Late Years and Death
During the 1930s, artists within the Surrealist movement became polarized, some favoring political activism over commercial success. Artists such as Max Ernst, René Magritte and Salvador Dalí pursued furthered connections between dreams and art practice. Breton, who rejected fascism, advocated for political responsibility and consequently many Surrealists followed his cue. Interestingly, many women affiliated with Surrealism, such as Lee Miller and Meret Oppenheim, followed Breton, for his exploration of sexual identity themes at the time.
Breton traveled Europe during the onset of World War II, lecturing against repression of intellectual freedom. Notably, he spent the summer of 1939 with Roberto Matta at his country house, where Matta painted the pieces that would visually introduce automatism to America. Breton again worked as a medic when the war broke out, finally fleeing to New York in 1941. For the next several years, Breton lectured at Yale and other universities about automatism, politics and Surrealism. His influence on the New York School became clear as painters like Pollock and Motherwell applied his theories to their art practices.

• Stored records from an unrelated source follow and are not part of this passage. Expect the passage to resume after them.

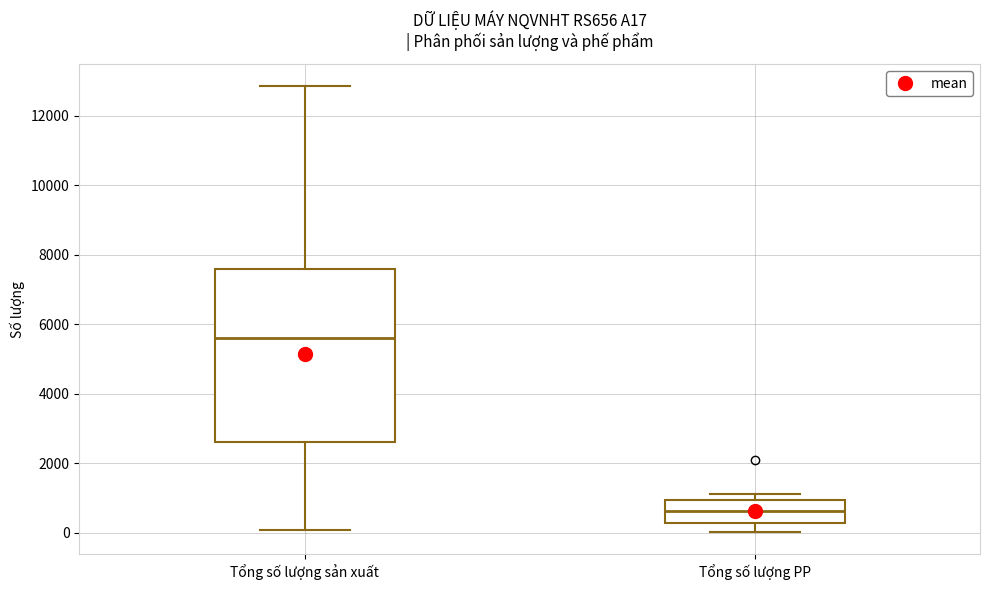

Which box has the highest median line?

Tổng số lượng sản xuất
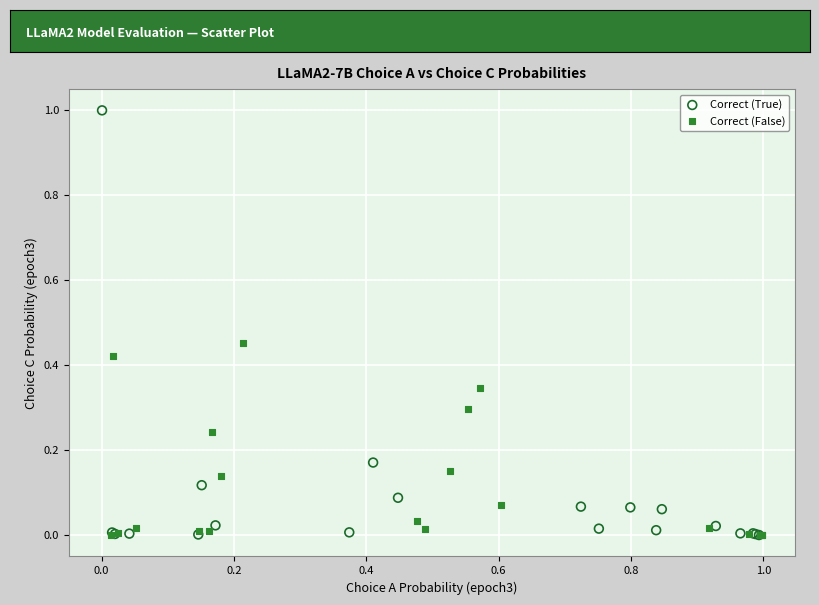

What are all the series names shown in the legend?

Correct (True), Correct (False)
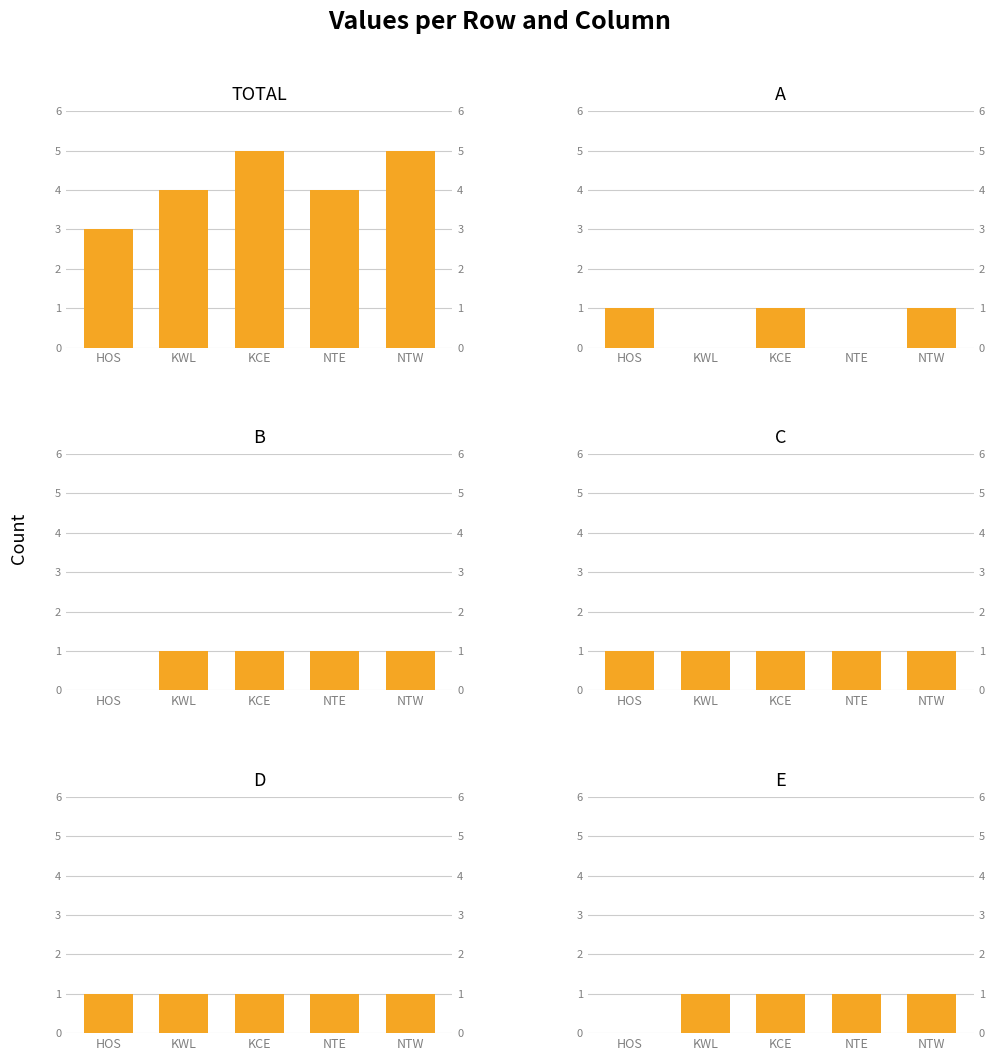

Which series has the largest total across all categories?

TOTAL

When the war was over, Breton continued to write and traveled the world, finally returned to Paris. In the 1940s and 50s, Breton primarily worked on essays and poems, including Arcane 17 (1945), mythological prose set in Canada. He also published Constellations (1959), a suite of poems inspired by Joan Miró's gouache paintings of the same name. He also collected art, especially that of Indigenous peoples. His collection remained intact until 2003, when the Atelier de Breton was dismantled and sold at auction. Some of his collection remains at the Centre Pompidou. The Dossier Dada, an archive Breton built of press clippings and publications related to these various art movements, can be found at Kunsthaus Zurich.

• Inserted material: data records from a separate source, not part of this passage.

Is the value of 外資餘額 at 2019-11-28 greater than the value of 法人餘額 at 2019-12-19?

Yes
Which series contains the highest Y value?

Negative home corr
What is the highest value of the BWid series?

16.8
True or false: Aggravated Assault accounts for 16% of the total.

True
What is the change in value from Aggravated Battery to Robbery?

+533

The Legacy of André Breton
The legacy of André Breton is wide reaching and continues to this day. After coming to New York during World War II, his ideas on Surrealism were essential to early Abstract Expressionists, like Arshile Gorky, Roberto Matta, and Yves Tanguy, as well as second generation Surrealists, like Joseph Cornell. He pioneered the concept of fusing art and culture, which became a basic tenet in Pop Art. Breton's use of the media as a tool of art practice also helped shape many contemporary artists who build personas as part of their work. In this way, he foresaw Performance Art, Fluxus, Conceptualism, and what has followed on from those movements. Perhaps above all, Breton's love of absurdist humor continues to inspire artists to the present.